SPARSE RURAL as part of the Rural Services Network is of course open to all types of Principal Councils who have a common rural characteristic and its hall mark of rural representation is very different to the representational role of a particular form of Council. In terms of demographic or subject representation it is by a long way the largest Special Interest Group however. It is, we feel, unfortunate that some 10% of its members who are rural unitaries are disadvantaged in this way and it is felt in the rural best interest to provide some form of solution if possible here.
The question has been considered at meetings and SPARSE Rural agreed an arrangement of a group inside the SPARSE Rural group which it is felt may help. We have deliberately avoided new money having to be introduced at what is clearly a really difficult time in that regard and sought to use existing resource. We however seek to avoid duplication and dilution of the rural voice which (particularly with the current closing of a number of previous rural avenues) is already in danger of becoming painfully thin and divided in England. We suggest this grouping will also introduce a useful additional sub classification for our comparison and performance measurement services.

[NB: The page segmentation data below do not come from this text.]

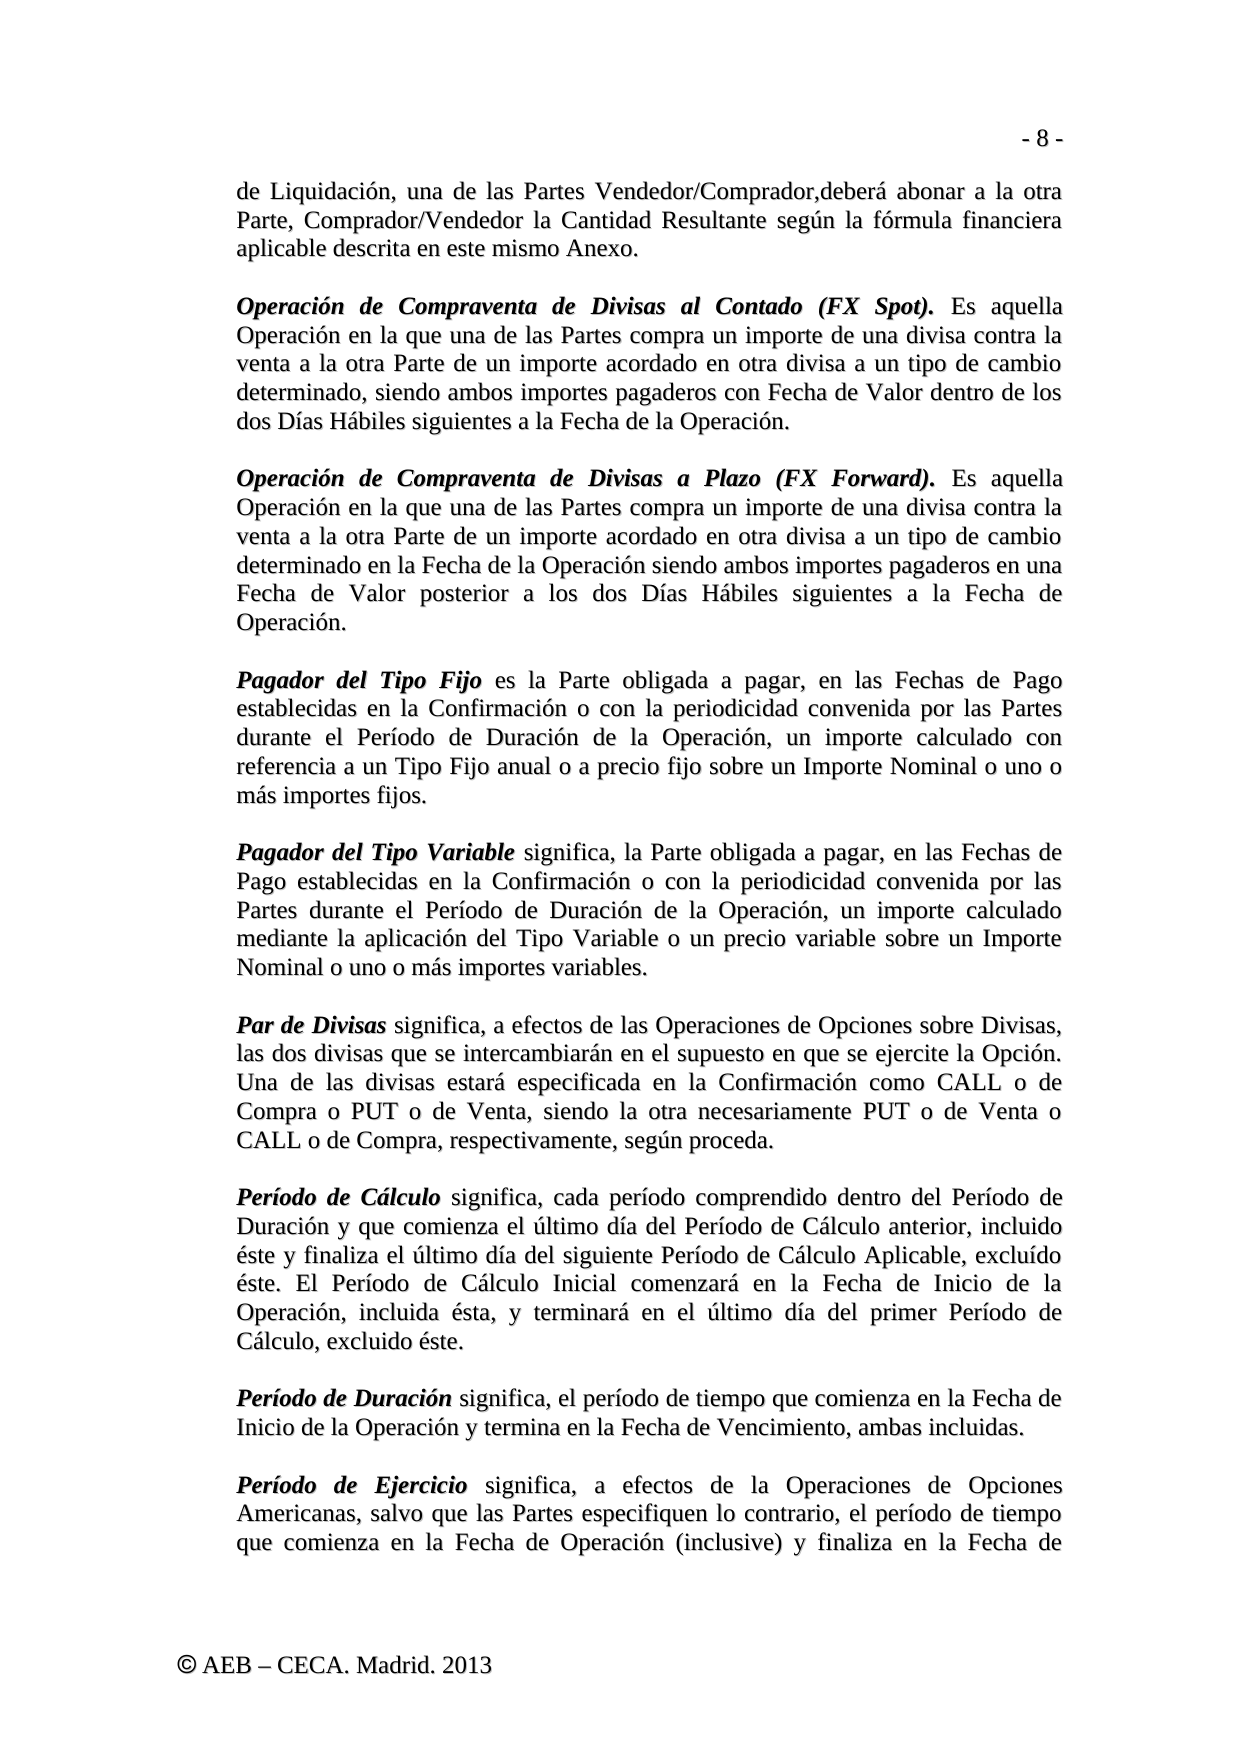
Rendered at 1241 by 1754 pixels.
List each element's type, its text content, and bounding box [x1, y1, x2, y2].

text Operación de Compraventa de Divisas a Plazo (FX Forward). Es aquella Operación en la que una de las Partes compra un importe de una divisa contra la venta a la otra Parte de un importe acordado en otra divisa a un tipo de cambio determinado en la Fecha de la Operación siendo ambos importes pagaderos en una Fecha de Valor posterior a los dos Días Hábiles siguientes a la Fecha de Operación. [236, 463, 1063, 636]
text Pagador del Tipo Fijo es la Parte obligada a pagar, en las Fechas de Pago establecidas en la Confirmación o con la periodicidad convenida por las Partes durante el Período de Duración de la Operación, un importe calculado con referencia a un Tipo Fijo anual o a precio fijo sobre un Importe Nominal o uno o más importes fijos. [236, 665, 1063, 808]
text Operación de Compraventa de Divisas al Contado (FX Spot). Es aquella Operación en la que una de las Partes compra un importe de una divisa contra la venta a la otra Parte de un importe acordado en otra divisa a un tipo de cambio determinado, siendo ambos importes pagaderos con Fecha de Valor dentro de los dos Días Hábiles siguientes a la Fecha de la Operación. [236, 291, 1063, 435]
text Período de Cálculo significa, cada período comprendido dentro del Período de Duración y que comienza el último día del Período de Cálculo anterior, incluido éste y finaliza el último día del siguiente Período de Cálculo Aplicable, excluído éste. El Período de Cálculo Inicial comenzará en la Fecha de Inicio de la Operación, incluida ésta, y terminará en el último día del primer Período de Cálculo, excluido éste. [236, 1182, 1063, 1355]
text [236, 1470, 1063, 1556]
text Par de Divisas significa, a efectos de las Operaciones de Opciones sobre Divisas, las dos divisas que se intercambiarán en el supuesto en que se ejercite la Opción. Una de las divisas estará especificada en la Confirmación como CALL o de Compra o PUT o de Venta, siendo la otra necesariamente PUT o de Venta o CALL o de Compra, respectivamente, según proceda. [236, 1010, 1063, 1153]
text Pagador del Tipo Variable significa, la Parte obligada a pagar, en las Fechas de Pago establecidas en la Confirmación o con la periodicidad convenida por las Partes durante el Período de Duración de la Operación, un importe calculado mediante la aplicación del Tipo Variable o un precio variable sobre un Importe Nominal o uno o más importes variables. [236, 837, 1063, 981]
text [236, 176, 1063, 262]
text Período de Duración significa, el período de tiempo que comienza en la Fecha de Inicio de la Operación y termina en la Fecha de Vencimiento, ambas incluidas. [236, 1383, 1063, 1441]
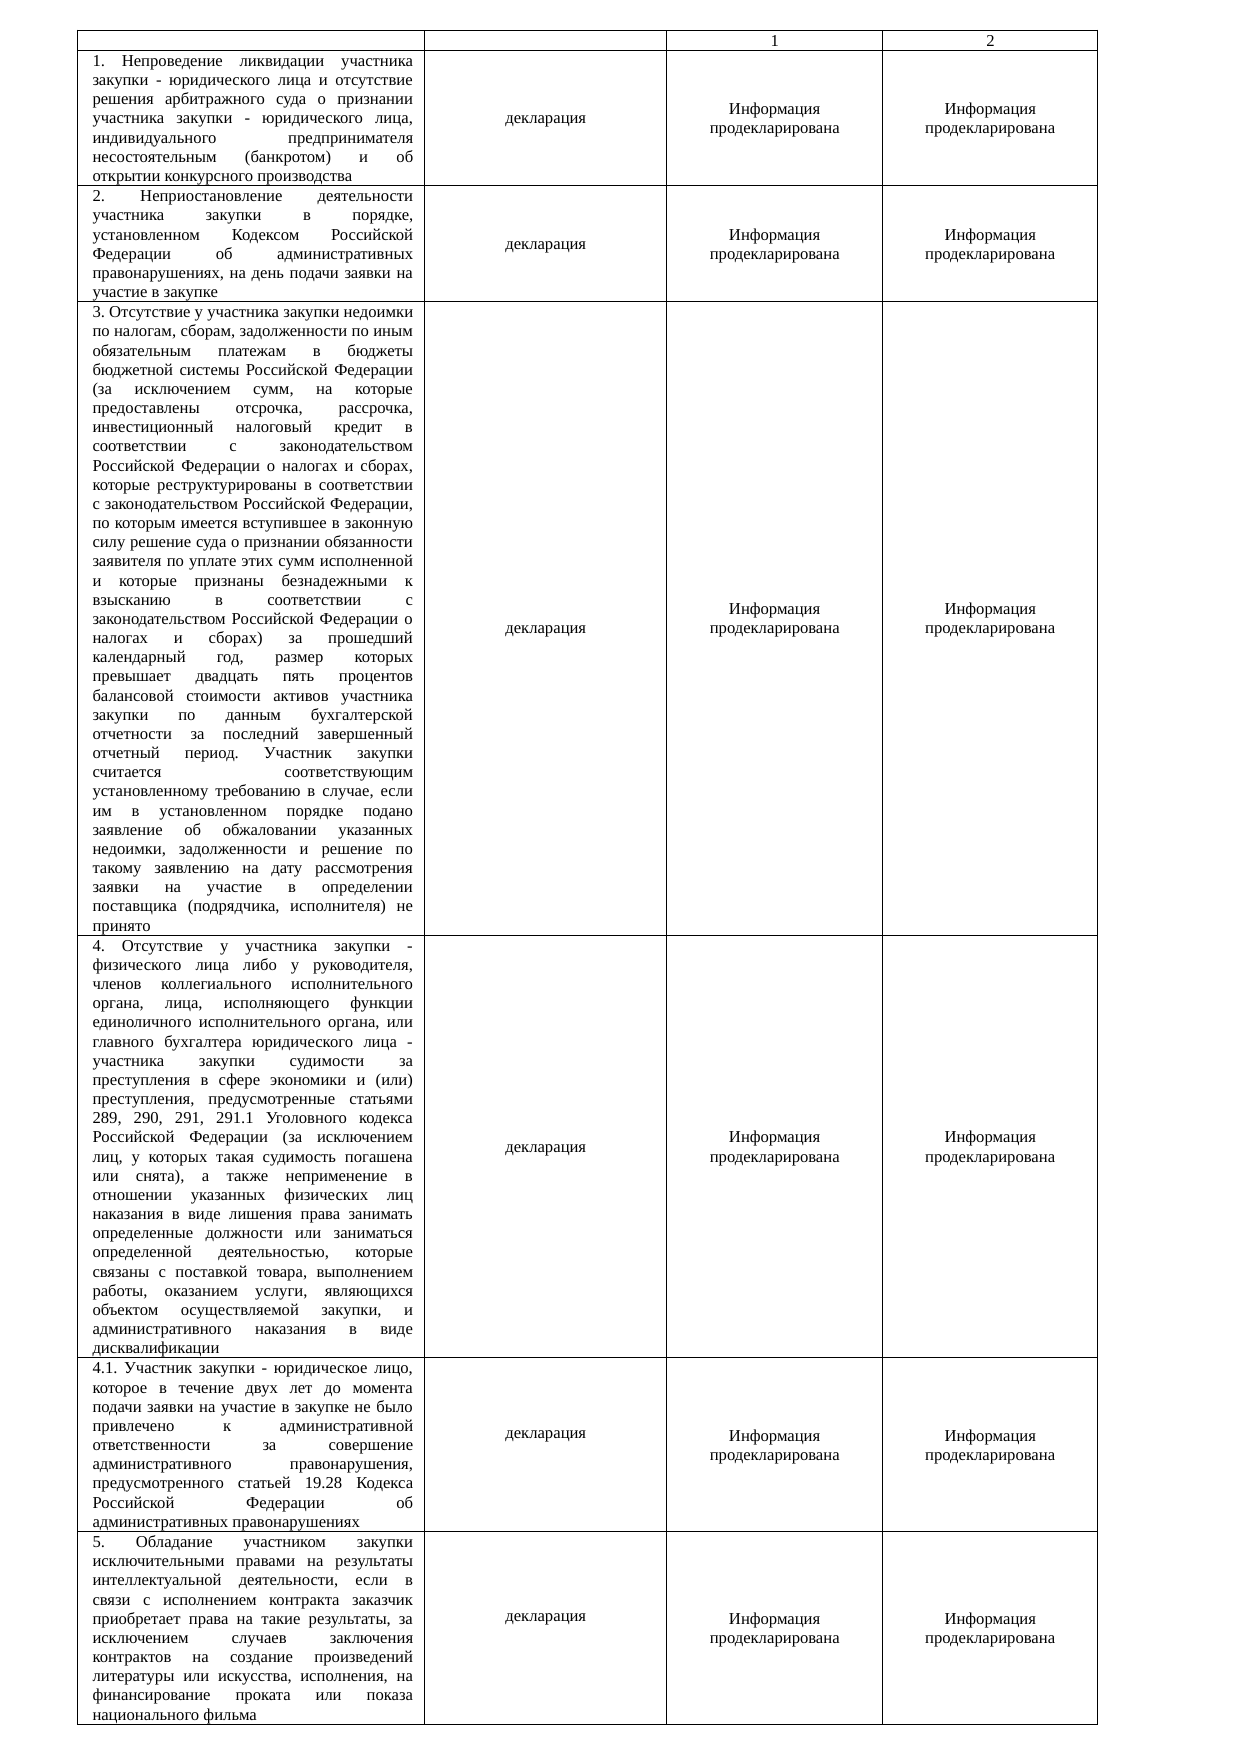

We suggest a grouping within SPARSE Rural to represent the rural unitary best interest might be constituted as follows:-
(1) The group would be automatically be available to all unitary local authorities classified Predominantly Rural or Significant Rural who were members of SPARSE Rural and, consequently, the Rural Services Network.
(2) Other Unitaries in other classifications who considered themselves to have the rural characteristic which made the Group of interest could subject to (1) above apply to join the Group and the question of their admittance would be determined by Group decision.
(3) Admission to the Group would be without charge unless the Group itself decided otherwise but members must be fully paid up members of SPARSE Rural.
(4) The pure administrative and clerical work in relation to Group activities would be undertaken by the SPARSE Rural and the Rural Services Network administrative team. However Group members would be asked to provide one or more ‘specialism’ officers who would provide the expertise and lead the coordination in relation to their particular service. It is hoped the Unitary Group could provide what would be a panel of experts covering the range of services their Councils dealt with. Perhaps each constituent member of the Unitary Group could provide one such officer.
(5) Subject to (1), (2), and (4) above the Group would act independently and arrive at such policy and constitutional positions as it wished to.
(6) Whilst the Group will have the ability to make totally independent decisions these will not be in conflict with LGA Policy.
(7) Group Meetings including an AGM would be convened on at least two occasions a calendar year.
(7) The Group could appoint a Chairman and Vice Chairmen of their choosing and, after an initial period to December, 2013, the Chairman will not be the Chairman of SPARSE Rural and the Rural Services Network.
(8) The Group could if it wished appoint an Honorary Chief Executive of its choosing.
E MAIL SERVICE GROUPING
(9) Every effort will be made to establish and retain officer service working groups examining current topic areas and seeking to establish a common group view.
(10) The arrangement would commence as a Group within a Group to allow it to be established without having to be concerned about the numerical requirement for a formal SIG. However if at any stage ( provided it had ten members) it wished to convert the arrangement to one of a SIG within a SIG it should be allowed to proceed on that basis, subject to review of the above operational arrangements.
It is hoped this arrangement will give the rural voice in unitary areas more potential influence.